29
Role of the Anaesthetist in the
Management of Fetal Compromise
during Labour
◈
Anuji Amarasekara and Anthony Addei
Handbook of CTG Interpretation: From Patterns to Physiology, ed. Edwin Chandraharan.
Published by Cambridge University Press. © Cambridge University Press 2017.
Fetal asphyxia leads to fetal compromise, which, if not corrected or circumvented, will
result in decompensation of physiologic responses (primarily redistribution of blood
flow to preserve oxygenation of vital organs) and cause permanent central nervous
system damage and other damage or death.
Key Facts
Anaesthetists participate directly and indirectly in the management of fetal
compromise during labour.
Fetal well-being can be assessed during high-risk labour by electronic FHR
monitoring using a CTG to monitor changes in FHR.

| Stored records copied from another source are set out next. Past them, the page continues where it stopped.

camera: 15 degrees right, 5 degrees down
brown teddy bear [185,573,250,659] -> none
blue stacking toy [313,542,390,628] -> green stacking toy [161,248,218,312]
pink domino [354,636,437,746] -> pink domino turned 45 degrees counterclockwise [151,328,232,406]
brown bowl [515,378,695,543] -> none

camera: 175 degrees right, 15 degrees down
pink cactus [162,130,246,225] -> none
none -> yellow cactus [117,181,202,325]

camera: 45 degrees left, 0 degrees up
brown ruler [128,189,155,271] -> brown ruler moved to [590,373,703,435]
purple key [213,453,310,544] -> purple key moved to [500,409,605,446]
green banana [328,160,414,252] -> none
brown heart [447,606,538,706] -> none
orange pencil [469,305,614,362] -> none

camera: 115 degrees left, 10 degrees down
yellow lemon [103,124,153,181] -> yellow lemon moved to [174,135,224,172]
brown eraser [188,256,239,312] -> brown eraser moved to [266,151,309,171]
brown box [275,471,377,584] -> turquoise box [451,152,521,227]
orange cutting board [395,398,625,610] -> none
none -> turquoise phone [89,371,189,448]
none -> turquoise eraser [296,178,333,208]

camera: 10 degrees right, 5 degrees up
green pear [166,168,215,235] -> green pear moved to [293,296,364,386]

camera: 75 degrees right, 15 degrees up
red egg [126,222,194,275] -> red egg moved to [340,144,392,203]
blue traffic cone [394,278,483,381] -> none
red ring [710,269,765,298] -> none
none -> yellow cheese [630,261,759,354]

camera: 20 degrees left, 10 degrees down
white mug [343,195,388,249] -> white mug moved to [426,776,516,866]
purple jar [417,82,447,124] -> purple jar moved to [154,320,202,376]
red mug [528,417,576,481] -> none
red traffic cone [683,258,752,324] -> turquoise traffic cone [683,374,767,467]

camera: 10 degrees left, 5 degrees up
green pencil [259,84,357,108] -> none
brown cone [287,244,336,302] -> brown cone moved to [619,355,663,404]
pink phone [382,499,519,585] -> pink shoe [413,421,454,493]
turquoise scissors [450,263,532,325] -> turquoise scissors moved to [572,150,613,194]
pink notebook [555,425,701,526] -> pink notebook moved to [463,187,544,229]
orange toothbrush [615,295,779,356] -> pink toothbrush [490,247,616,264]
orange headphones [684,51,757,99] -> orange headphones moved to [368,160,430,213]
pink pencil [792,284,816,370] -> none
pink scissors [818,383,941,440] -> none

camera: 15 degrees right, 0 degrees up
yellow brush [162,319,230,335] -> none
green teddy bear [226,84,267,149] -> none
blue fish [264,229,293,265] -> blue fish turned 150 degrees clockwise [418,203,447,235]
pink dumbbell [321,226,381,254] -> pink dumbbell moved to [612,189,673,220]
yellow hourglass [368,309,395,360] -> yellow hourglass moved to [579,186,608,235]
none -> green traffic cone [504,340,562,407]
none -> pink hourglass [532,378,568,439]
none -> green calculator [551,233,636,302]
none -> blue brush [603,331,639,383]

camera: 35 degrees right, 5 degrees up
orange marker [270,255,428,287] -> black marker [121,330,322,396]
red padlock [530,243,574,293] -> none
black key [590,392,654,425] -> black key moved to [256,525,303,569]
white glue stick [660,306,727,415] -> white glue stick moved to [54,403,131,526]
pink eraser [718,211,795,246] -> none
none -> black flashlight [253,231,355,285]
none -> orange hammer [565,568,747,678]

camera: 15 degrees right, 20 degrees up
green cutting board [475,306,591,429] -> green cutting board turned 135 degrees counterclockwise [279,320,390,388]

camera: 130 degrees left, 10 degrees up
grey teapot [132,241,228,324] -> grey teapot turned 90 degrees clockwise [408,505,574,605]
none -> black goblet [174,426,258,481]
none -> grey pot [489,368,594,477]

Decelerations and fetal bradycardia have been described after all types of
effective labour analgesia (epidural, spinal and combined spinal epidural, and
intravenous opioids).Key Pathophysiology
More dramatic hypoxia-inducing events include placental abruption, cord
prolapse and antepartum or intrapartum (fetal) haemorrhage.
All these may lead to fetal compromise and may necessitate emergency delivery.
Regardless of the aetiology of FHR abnormalities, it is important to manage
these changes correctly when they occur.
Obstetric cases account for 0.8 per cent of general anaesthetics in the Fifth
National Audit Project (NAP5) on Accidental Awareness during General
Anaesthesia (AAGA) Activity Survey. However, obstetric cases account for
approximately 10 per cent of reports of AAGA, making it the most markedly
overrepresented of all surgical specialties.
Reduction in oxygen delivery to the fetus is associated with fetal compromise.
Metabolic acidosis results from persistent hypoxia via anaerobic
metabolism and production of lactic acid.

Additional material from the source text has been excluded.